Saturday 24 July 2010

Three generations

I heard the sad news this week that my next-door neighbour has passed away. They've been living here about as long as we have - roughly thirty-five years - and we've got on well, often having a chat about this or that over the garden fence. She'd been losing the battle against cancer for over eighteen months, in and out of hospital a few times and having to give up first work and then her car, so I guess it wasn't totally unexpected. When her son, who still lives only just over the road, came over to tell me the news, he was putting a brave face on it: nevertheless the death of a wife or mother is always a painful loss however it occurs.

I was about his age - 40 - when my mother died. I went totally to pieces and I don't know to this day how I got through that week between her death on the Monday and her funeral on the Friday: nothing had prepared me for it. Perhaps I was lucky (or unlucky according to how you look at it) but I'd never experienced the death of anyone close to me.

My grandparents had both died while we were out in Hong Kong. We couldn't go to their funeral: I don't really remember how my mother coped with it, but knowing her I suspect she shielded me from much of her sorrow. In those days, air travel was an unaffordable luxury and the flights with stopovers would've taken a couple of days each way. Even international phone calls were prohibitively expensive, leaving airmail letters (or telegrams, if the message was both brief and urgent) as the only method of keeping in touch.

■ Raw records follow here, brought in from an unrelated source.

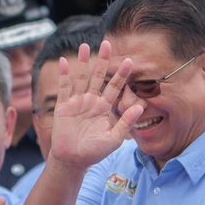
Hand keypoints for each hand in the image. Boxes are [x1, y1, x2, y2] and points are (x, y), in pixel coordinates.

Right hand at [48, 40, 141, 168]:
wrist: (74, 160)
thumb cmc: (94, 152)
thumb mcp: (114, 138)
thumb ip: (126, 122)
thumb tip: (140, 106)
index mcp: (105, 107)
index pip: (115, 87)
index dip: (121, 74)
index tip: (129, 61)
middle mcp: (91, 101)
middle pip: (98, 76)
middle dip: (102, 61)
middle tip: (107, 43)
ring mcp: (77, 102)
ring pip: (81, 77)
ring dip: (83, 62)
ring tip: (86, 46)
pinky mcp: (64, 106)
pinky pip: (64, 87)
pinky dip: (64, 74)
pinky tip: (65, 61)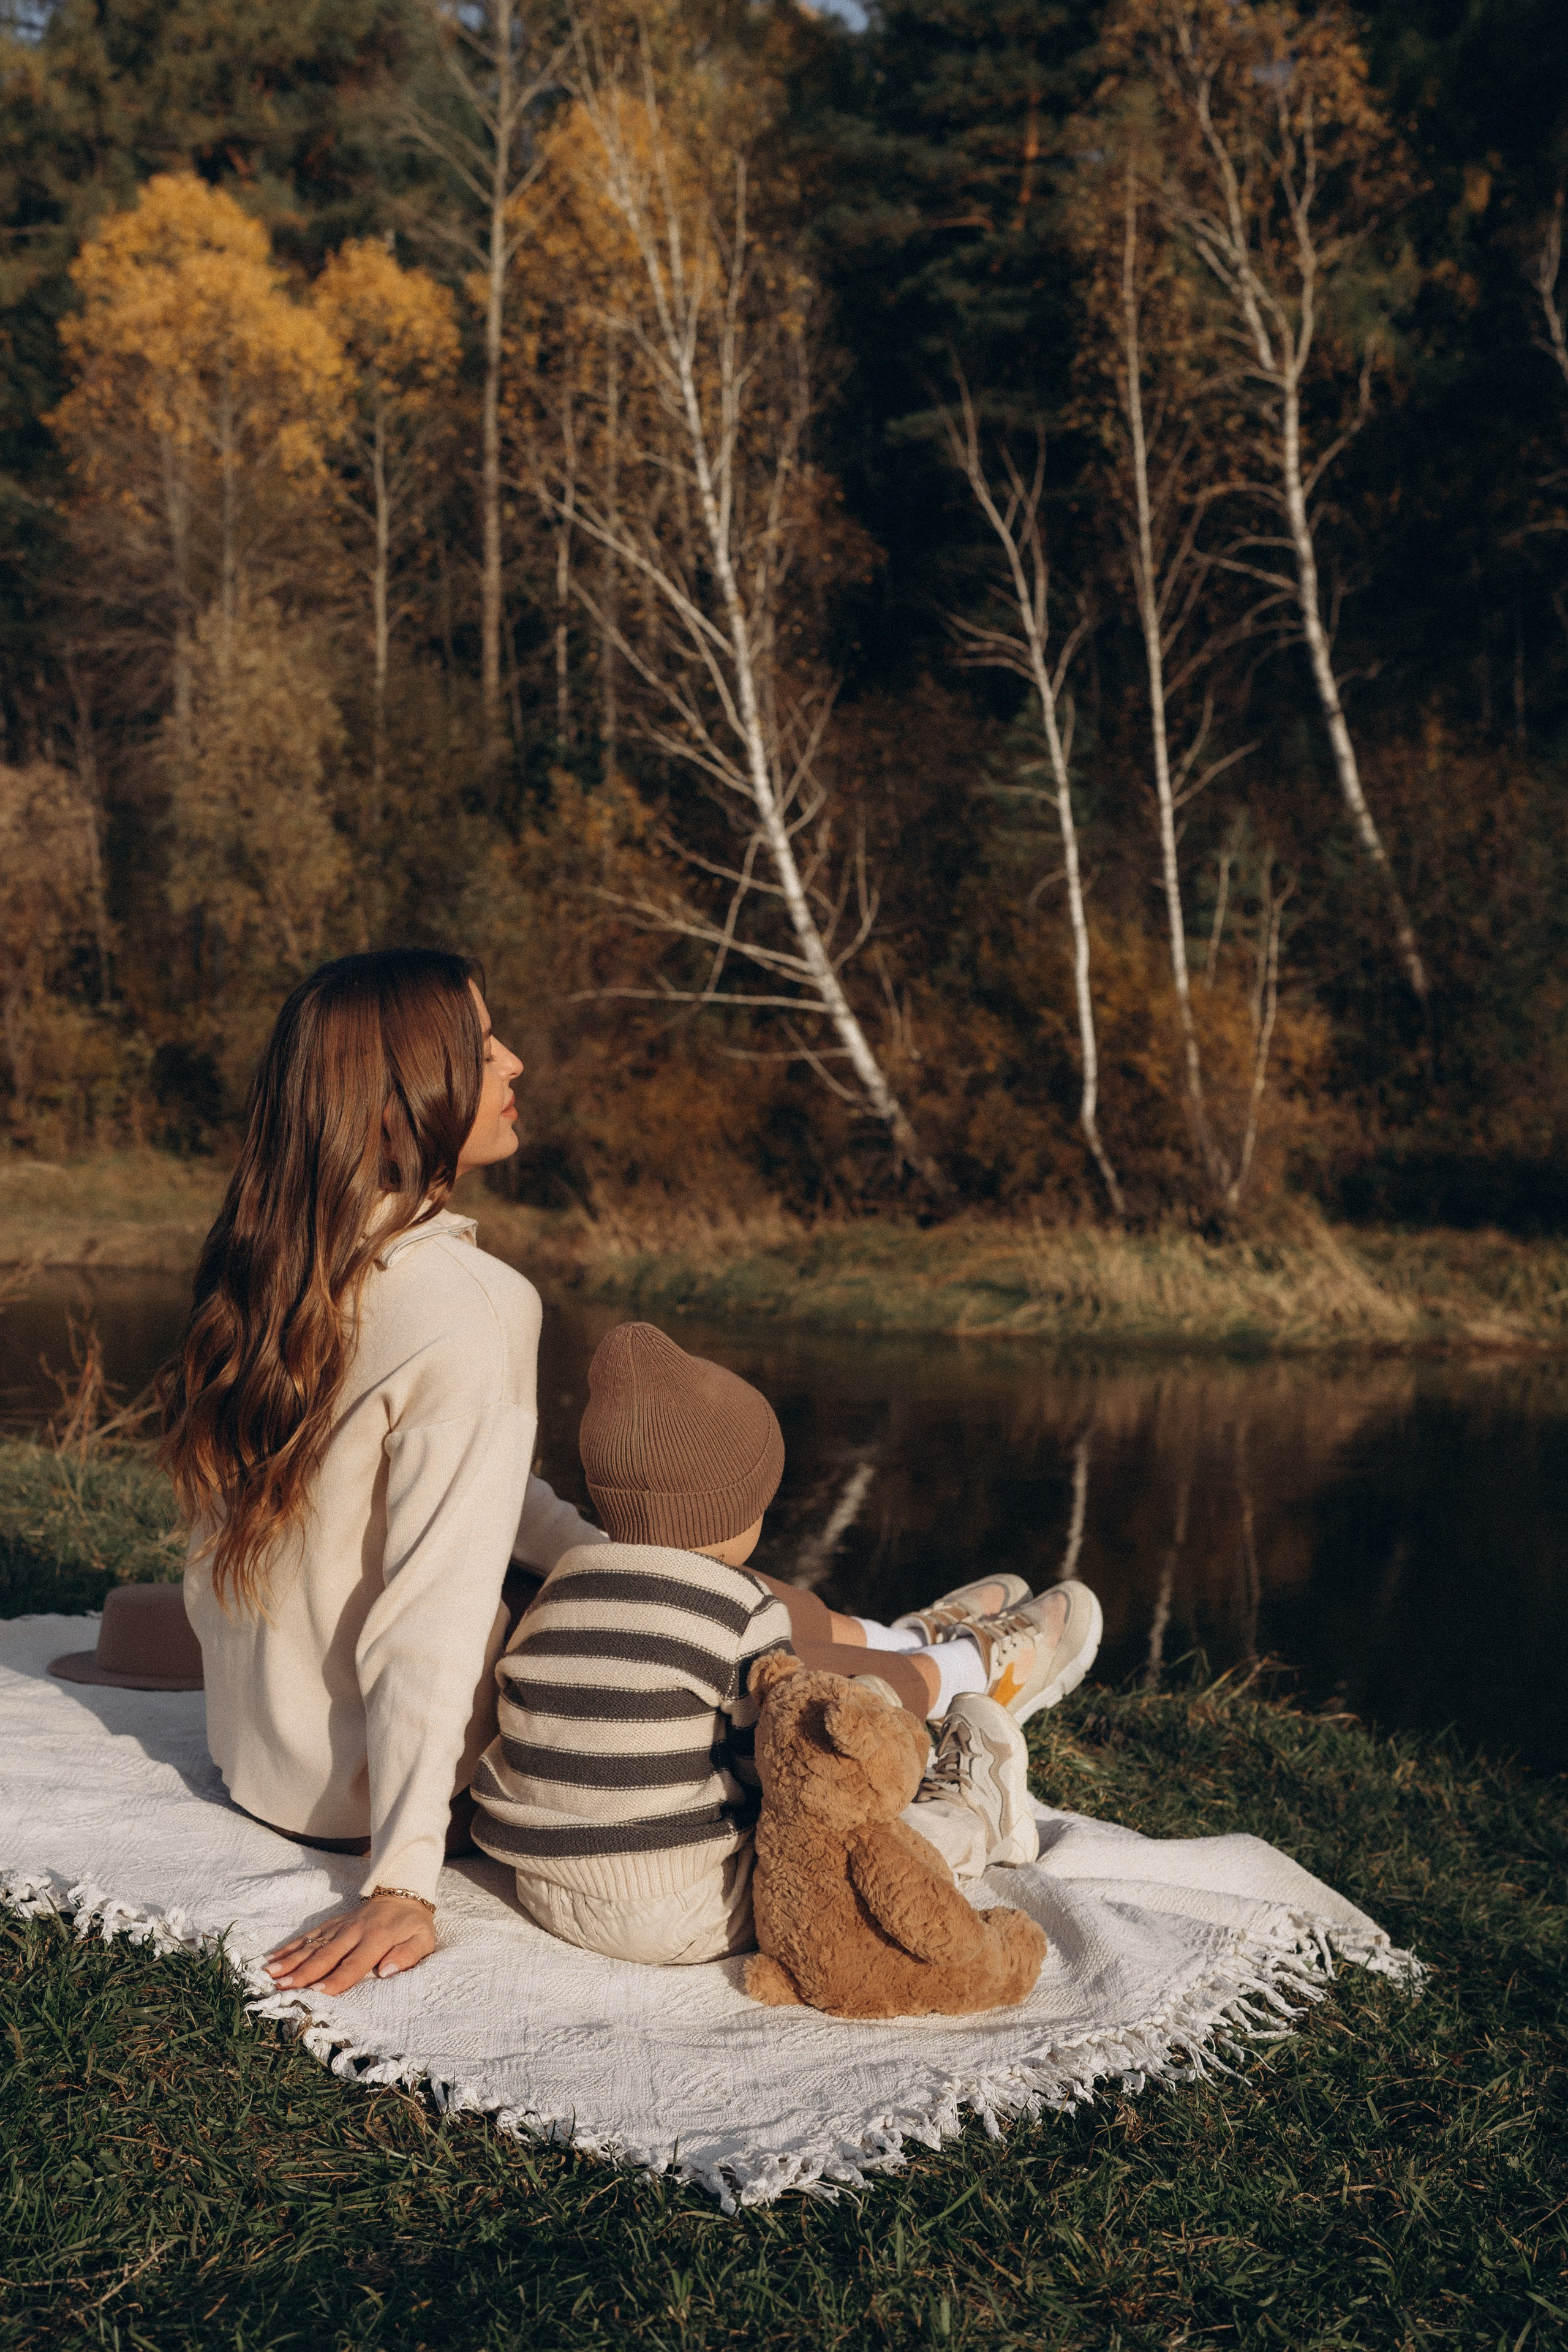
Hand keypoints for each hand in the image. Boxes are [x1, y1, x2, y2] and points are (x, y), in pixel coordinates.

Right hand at [264, 1894, 436, 1996]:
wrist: (403, 1893)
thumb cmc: (413, 1925)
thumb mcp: (423, 1940)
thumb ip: (407, 1955)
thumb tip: (387, 1971)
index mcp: (376, 1939)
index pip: (353, 1965)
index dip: (335, 1979)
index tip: (316, 1992)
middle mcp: (353, 1932)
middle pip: (325, 1956)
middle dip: (302, 1973)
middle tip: (281, 1986)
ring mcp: (339, 1927)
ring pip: (311, 1945)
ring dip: (290, 1960)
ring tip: (268, 1974)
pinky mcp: (331, 1924)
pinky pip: (308, 1935)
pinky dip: (289, 1947)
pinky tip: (271, 1958)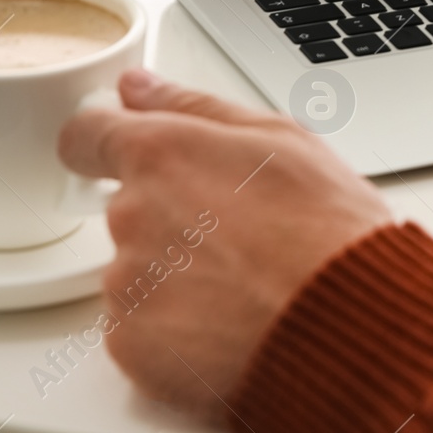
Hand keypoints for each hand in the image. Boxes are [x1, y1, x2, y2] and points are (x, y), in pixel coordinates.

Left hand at [58, 69, 391, 420]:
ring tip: (245, 284)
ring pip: (137, 272)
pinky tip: (230, 322)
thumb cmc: (327, 230)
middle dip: (173, 218)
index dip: (104, 144)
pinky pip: (141, 329)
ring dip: (177, 276)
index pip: (86, 136)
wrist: (346, 324)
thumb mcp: (281, 139)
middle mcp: (131, 216)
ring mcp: (127, 285)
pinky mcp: (132, 345)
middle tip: (239, 234)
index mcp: (161, 154)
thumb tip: (137, 86)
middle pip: (128, 209)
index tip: (124, 156)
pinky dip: (176, 329)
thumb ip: (193, 106)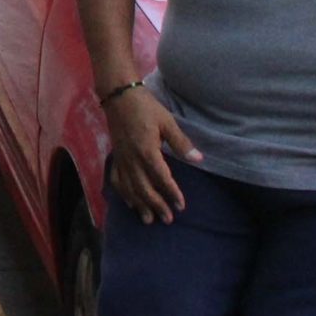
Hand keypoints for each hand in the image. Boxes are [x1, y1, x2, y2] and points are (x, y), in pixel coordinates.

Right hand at [103, 88, 200, 223]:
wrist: (119, 95)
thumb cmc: (146, 107)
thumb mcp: (167, 122)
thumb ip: (181, 143)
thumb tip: (199, 160)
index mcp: (147, 150)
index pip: (161, 178)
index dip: (172, 193)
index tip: (181, 206)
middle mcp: (132, 159)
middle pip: (144, 188)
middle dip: (156, 205)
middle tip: (168, 219)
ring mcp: (121, 159)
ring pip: (129, 188)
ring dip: (139, 205)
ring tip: (148, 219)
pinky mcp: (115, 156)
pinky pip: (116, 179)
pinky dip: (122, 193)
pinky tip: (129, 203)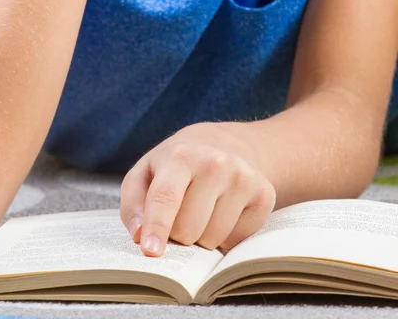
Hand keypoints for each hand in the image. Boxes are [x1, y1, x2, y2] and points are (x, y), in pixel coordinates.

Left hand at [120, 123, 275, 256]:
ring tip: (201, 212)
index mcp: (180, 156)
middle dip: (177, 234)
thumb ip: (133, 205)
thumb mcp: (144, 174)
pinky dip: (225, 237)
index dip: (157, 227)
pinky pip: (236, 241)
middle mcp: (215, 163)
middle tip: (178, 215)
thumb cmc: (174, 167)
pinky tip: (222, 213)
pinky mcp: (264, 195)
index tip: (150, 252)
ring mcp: (243, 178)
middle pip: (187, 229)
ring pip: (212, 239)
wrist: (224, 146)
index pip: (165, 197)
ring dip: (201, 237)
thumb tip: (140, 236)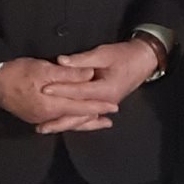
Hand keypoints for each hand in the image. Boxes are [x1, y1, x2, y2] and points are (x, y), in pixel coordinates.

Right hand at [0, 57, 119, 131]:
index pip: (82, 107)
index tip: (114, 107)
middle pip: (75, 120)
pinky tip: (72, 118)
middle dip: (93, 120)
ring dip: (82, 122)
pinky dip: (68, 120)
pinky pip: (56, 121)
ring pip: (66, 122)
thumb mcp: (45, 69)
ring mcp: (38, 118)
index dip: (99, 107)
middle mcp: (47, 116)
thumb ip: (69, 74)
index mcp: (52, 105)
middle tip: (110, 120)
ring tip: (96, 122)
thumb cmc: (18, 72)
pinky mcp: (32, 116)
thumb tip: (91, 74)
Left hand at [38, 40, 157, 132]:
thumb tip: (61, 61)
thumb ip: (82, 60)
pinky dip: (76, 123)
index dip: (60, 90)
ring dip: (64, 125)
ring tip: (46, 129)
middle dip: (58, 120)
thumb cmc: (124, 55)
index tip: (43, 89)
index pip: (78, 92)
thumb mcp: (104, 53)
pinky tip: (63, 127)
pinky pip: (88, 117)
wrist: (143, 60)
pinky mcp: (104, 105)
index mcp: (106, 89)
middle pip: (79, 114)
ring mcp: (106, 106)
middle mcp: (106, 102)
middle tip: (40, 125)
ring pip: (82, 119)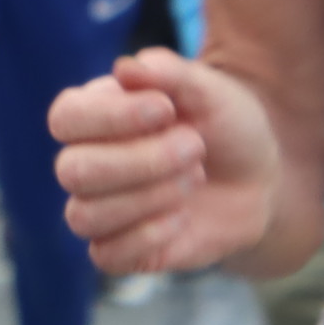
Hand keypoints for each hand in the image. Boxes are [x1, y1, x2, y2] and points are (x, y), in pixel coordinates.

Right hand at [50, 50, 280, 273]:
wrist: (258, 176)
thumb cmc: (225, 123)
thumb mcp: (210, 89)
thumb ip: (168, 72)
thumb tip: (125, 69)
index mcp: (95, 114)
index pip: (65, 118)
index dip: (110, 117)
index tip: (167, 110)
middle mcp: (87, 161)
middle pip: (72, 171)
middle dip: (141, 161)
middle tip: (194, 147)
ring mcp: (101, 208)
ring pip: (85, 216)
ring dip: (148, 198)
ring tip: (195, 178)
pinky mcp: (121, 249)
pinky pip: (106, 256)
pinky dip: (147, 237)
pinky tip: (182, 218)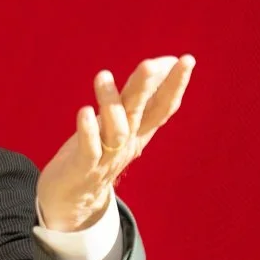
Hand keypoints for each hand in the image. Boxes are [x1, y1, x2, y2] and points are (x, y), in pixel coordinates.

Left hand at [38, 55, 195, 231]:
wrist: (73, 200)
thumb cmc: (95, 153)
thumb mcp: (117, 124)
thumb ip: (133, 100)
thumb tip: (153, 68)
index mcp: (138, 132)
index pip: (162, 106)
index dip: (175, 84)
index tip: (186, 59)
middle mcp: (127, 142)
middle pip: (142, 111)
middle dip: (149, 87)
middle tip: (153, 63)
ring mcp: (107, 156)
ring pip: (116, 128)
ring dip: (110, 102)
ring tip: (103, 76)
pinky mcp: (85, 166)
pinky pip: (90, 148)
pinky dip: (88, 130)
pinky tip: (84, 111)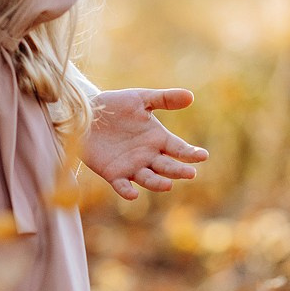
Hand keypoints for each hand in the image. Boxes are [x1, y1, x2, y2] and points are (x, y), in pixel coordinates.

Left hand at [81, 88, 205, 199]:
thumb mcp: (141, 99)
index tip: (202, 155)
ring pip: (149, 179)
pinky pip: (122, 186)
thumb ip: (164, 99)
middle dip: (178, 170)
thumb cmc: (116, 105)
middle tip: (190, 173)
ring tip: (168, 185)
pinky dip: (127, 191)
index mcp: (158, 139)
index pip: (179, 149)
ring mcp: (132, 166)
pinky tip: (133, 194)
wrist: (87, 113)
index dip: (191, 153)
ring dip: (158, 183)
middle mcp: (149, 156)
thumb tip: (191, 96)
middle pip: (167, 166)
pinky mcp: (113, 174)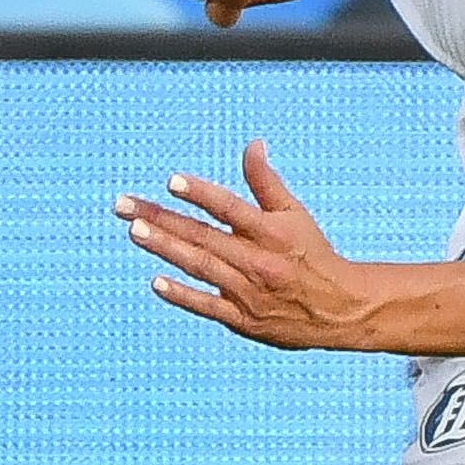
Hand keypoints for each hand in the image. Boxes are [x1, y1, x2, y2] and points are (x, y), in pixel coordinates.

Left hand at [118, 140, 409, 347]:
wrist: (341, 310)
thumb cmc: (311, 254)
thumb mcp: (294, 214)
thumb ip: (266, 181)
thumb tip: (253, 144)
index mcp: (272, 232)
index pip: (231, 209)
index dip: (201, 194)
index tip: (172, 181)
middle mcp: (259, 261)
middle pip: (203, 236)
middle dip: (160, 219)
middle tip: (123, 206)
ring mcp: (249, 292)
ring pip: (200, 267)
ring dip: (166, 249)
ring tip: (134, 231)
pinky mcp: (245, 320)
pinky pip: (208, 306)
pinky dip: (183, 295)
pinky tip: (157, 281)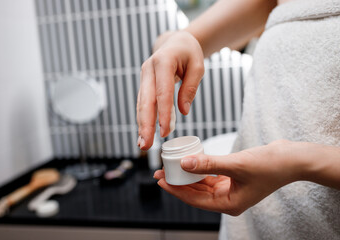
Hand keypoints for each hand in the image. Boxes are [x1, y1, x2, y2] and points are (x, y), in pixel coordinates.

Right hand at [136, 31, 204, 149]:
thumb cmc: (189, 53)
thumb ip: (190, 88)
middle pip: (146, 101)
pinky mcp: (145, 84)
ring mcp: (144, 77)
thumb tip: (183, 111)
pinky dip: (144, 119)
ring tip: (143, 144)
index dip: (163, 113)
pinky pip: (143, 103)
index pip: (162, 92)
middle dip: (145, 124)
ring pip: (141, 104)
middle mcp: (148, 69)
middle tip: (146, 145)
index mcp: (163, 62)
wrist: (176, 42)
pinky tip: (144, 133)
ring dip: (141, 125)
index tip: (165, 132)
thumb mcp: (198, 66)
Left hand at [154, 140, 299, 214]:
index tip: (162, 180)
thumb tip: (184, 163)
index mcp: (230, 204)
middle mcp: (229, 200)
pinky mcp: (233, 179)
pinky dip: (200, 171)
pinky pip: (211, 177)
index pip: (195, 200)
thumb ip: (209, 164)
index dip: (177, 191)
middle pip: (196, 193)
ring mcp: (231, 190)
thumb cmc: (270, 165)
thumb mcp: (237, 164)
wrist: (292, 158)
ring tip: (172, 167)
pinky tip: (190, 163)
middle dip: (179, 183)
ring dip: (188, 176)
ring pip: (202, 185)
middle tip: (161, 172)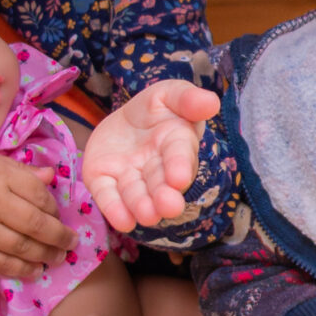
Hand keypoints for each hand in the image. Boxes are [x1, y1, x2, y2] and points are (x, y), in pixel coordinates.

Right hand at [0, 142, 72, 277]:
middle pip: (37, 224)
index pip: (39, 194)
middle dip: (60, 236)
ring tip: (58, 258)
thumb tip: (50, 177)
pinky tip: (34, 270)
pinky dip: (23, 269)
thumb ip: (18, 170)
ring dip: (46, 255)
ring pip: (23, 248)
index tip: (59, 215)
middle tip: (71, 243)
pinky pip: (2, 264)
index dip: (54, 207)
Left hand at [85, 80, 217, 232]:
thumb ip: (188, 98)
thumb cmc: (155, 109)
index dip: (179, 166)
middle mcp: (155, 167)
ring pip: (136, 194)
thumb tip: (212, 102)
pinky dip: (114, 209)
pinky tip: (122, 221)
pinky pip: (107, 196)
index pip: (178, 155)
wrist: (124, 122)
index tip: (179, 178)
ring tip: (148, 216)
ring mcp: (129, 177)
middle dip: (164, 195)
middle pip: (159, 182)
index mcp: (176, 144)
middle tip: (168, 207)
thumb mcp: (170, 94)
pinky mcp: (103, 181)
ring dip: (141, 206)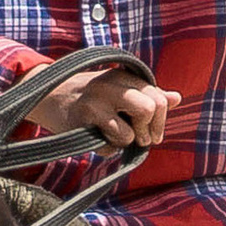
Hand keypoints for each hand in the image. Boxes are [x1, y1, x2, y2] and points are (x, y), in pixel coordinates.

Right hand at [62, 65, 177, 151]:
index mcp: (125, 76)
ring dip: (126, 142)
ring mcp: (96, 101)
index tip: (152, 134)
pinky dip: (107, 148)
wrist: (48, 94)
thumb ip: (148, 94)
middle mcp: (112, 84)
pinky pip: (108, 145)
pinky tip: (96, 138)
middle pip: (150, 108)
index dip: (160, 122)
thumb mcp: (120, 89)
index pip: (159, 99)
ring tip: (114, 137)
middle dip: (150, 131)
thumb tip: (177, 98)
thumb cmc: (90, 97)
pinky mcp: (82, 119)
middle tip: (141, 139)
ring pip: (130, 133)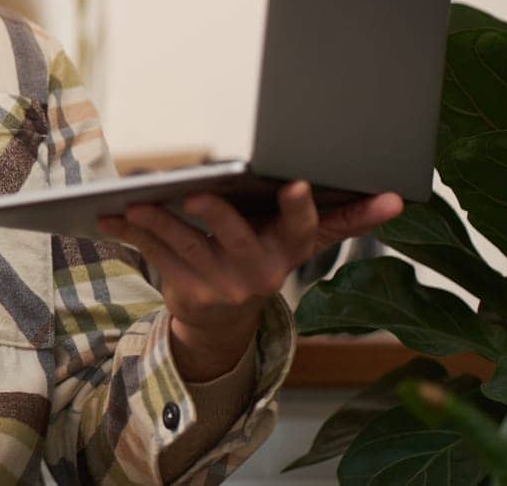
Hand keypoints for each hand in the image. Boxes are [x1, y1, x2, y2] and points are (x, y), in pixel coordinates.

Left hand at [97, 182, 402, 380]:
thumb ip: (341, 217)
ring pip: (187, 248)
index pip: (302, 228)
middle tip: (193, 193)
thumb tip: (398, 199)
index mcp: (289, 250)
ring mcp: (222, 285)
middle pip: (237, 238)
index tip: (297, 184)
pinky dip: (130, 234)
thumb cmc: (260, 257)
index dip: (299, 208)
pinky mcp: (187, 293)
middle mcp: (259, 271)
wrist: (223, 322)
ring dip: (157, 223)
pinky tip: (109, 218)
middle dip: (215, 215)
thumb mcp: (298, 240)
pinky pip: (155, 259)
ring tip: (134, 201)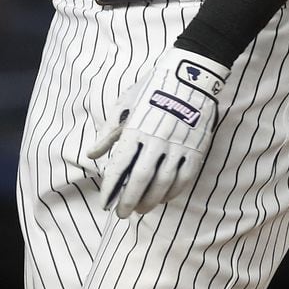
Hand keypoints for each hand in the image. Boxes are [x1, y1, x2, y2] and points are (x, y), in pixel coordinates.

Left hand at [86, 47, 230, 217]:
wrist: (190, 75)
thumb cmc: (153, 88)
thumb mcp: (125, 104)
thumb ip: (109, 132)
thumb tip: (92, 154)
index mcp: (136, 128)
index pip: (120, 165)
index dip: (111, 187)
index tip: (105, 202)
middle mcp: (156, 140)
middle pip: (140, 180)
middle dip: (129, 201)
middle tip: (122, 214)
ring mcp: (178, 146)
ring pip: (163, 184)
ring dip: (150, 201)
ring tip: (141, 209)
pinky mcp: (196, 149)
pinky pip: (184, 179)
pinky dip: (172, 192)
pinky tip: (163, 198)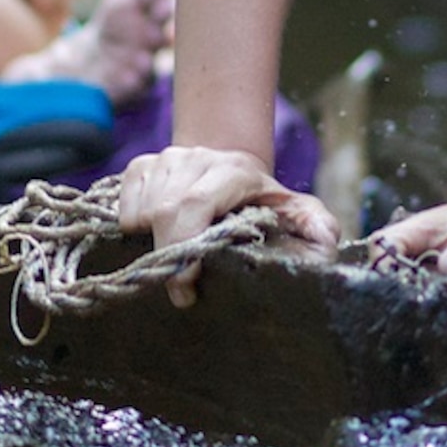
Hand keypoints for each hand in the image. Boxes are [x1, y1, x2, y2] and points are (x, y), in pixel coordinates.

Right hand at [114, 144, 338, 306]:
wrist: (232, 167)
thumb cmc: (265, 203)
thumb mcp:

I wrote last month about the trip I took to Hornchurch after my mother died, and one of the places I visited was the graveyard at St Andrews Church: I was foolishly hoping to visit my grandparents' graves. But I didn't know where they'd been buried: although on our return from Hong Kong we'd visited the aunts and uncles from time to time whilever they were still living there, I was aware at the back of my mind that we'd never gone to my grandparents' graves, but it hadn't occurred to me that there must've been a reason for that. In fact it wasn't until my father died four years later and I inherited the box of family papers that I discovered two little poignant 'In memoriam' cards which had been sent out to us in Hong Kong and which showed that they'd been cremated - an option which I think was a lot less common in those days than it is now.


So, I was left with just the memories. Their flat was still there, with the iron fire escape leading from the back door in the kitchen, that I used to run up and down as a six-year old whenever we went to see them. I remember them as a kindly old couple: I liked going to visit, and I got the occasional treat - though I don't think I was ever spoiled rotten as some grandchildren appear to be!